== 作答要求 ==
依判決節錄回答:
(a) 另案被告甲○○先行前往案發地點後,佯與另案被害人做什麼?
(b) 另案被告詹朝輝於何時供認情節?
(c) 被告乙○○證述另案被告甲○○曾告知渠什麼情節?

== 判決節錄 ==
★ ★ ★

㈡而前述起訴書附表編號五所示強盜案件之犯罪手法,係由另
案被告甲○○先行前往案發地點佯與另案被害人盧美金、李龍全、呂玉琦等人打麻將,實則擔任內應,嗣另案被告詹朝輝經另案被告甲○○以電話聯絡後即帶領另案被告朱伯偉、王暐勛二人入內強盜另案被害人盧美金、李龍全、呂玉琦等人之財物,另案被告甲○○為掩飾其共犯之身分,乃佯裝亦遭另案被告詹朝輝等人強盜現金而同受損失,該現金嗣再由另案被告詹朝輝等人返還予另案被告甲○○等事實,業據證人即另案被告朱伯偉、王暐勛於該案審判程序中結證明確(見同上刑事卷宗所附本院九十三年一月八日審判筆錄第十頁至第十二頁及第二十五頁至第二十九頁),核與另案被告詹朝輝於檢察官初訊時供認情節要無不合(見臺灣板橋地方法院檢察署九十二年度偵字第六三一四號偵查卷第一0五頁),並經證人即另案被害人盧美金、李龍全於該案審判程序中證述屬實(見同上刑事卷宗所附本院九十二年十月二十五日審判筆錄第九頁至第十二頁及本院九十三年一月十九日審判筆錄第四十一頁至第四十六頁),洵堪認定。則另案被告甲○○為掩飾其共犯之身分,表面上確實有遭另案被告詹朝輝等人強盜財物,而被告乙○○所證述另案被告甲○○曾告知渠至友人店內打麻將卻遭強盜財物等情節,核與前述另案被告甲○○與詹朝輝等人共犯上揭強盜案件之犯罪手法相符,要無何虛偽之情事。至另案被告甲○○在該案中究係擔任內應之共犯抑或被害人之身分,則非屬被告乙○○在前開強盜案件中作證所欲釐清之待證事實,且依其前開證述內容,亦不足資為認定另案被告甲○○是否為共犯或被害人之證據,從而,被告乙○○證稱另案被告甲○○曾告知渠遭搶一節,實不足以影響法院對於另案被告甲○○參與上揭強盜案件與否之認定,是縱有何虛偽陳述之情事,亦難認其係對於案情有重要關係之事項故意為虛偽之陳述。

★ ★ ★

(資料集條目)
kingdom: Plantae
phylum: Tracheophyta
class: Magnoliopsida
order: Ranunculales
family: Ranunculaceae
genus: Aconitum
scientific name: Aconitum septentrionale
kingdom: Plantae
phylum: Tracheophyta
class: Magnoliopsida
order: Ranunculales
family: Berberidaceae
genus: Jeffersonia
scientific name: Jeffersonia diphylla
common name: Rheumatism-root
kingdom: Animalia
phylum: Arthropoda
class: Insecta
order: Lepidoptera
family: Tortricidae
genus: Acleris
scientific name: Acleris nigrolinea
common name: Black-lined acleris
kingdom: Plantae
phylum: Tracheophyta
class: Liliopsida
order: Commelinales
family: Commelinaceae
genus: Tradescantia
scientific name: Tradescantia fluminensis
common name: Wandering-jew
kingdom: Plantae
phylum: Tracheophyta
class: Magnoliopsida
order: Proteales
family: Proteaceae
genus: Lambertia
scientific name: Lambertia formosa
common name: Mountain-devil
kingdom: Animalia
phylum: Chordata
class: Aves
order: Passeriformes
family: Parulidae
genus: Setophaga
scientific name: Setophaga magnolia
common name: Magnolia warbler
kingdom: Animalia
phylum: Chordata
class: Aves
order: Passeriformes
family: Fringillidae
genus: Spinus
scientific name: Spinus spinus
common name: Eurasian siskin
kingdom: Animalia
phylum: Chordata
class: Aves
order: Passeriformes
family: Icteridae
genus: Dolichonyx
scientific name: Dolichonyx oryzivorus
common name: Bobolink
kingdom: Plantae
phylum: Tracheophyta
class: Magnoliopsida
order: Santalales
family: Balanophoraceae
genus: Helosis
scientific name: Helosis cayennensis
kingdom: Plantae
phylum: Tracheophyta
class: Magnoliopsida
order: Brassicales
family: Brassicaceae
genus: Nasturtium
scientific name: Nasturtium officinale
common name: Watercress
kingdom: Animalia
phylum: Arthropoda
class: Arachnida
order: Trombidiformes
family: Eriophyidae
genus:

★ ★ ★

== 作答區 ==
(a) 佯與另案被害人盧美金、李龍全、呂玉琦等人打麻將,實則擔任內應。
(b) 於檢察官初訊時。
(c) 至友人店內打麻將,卻遭強盜財物。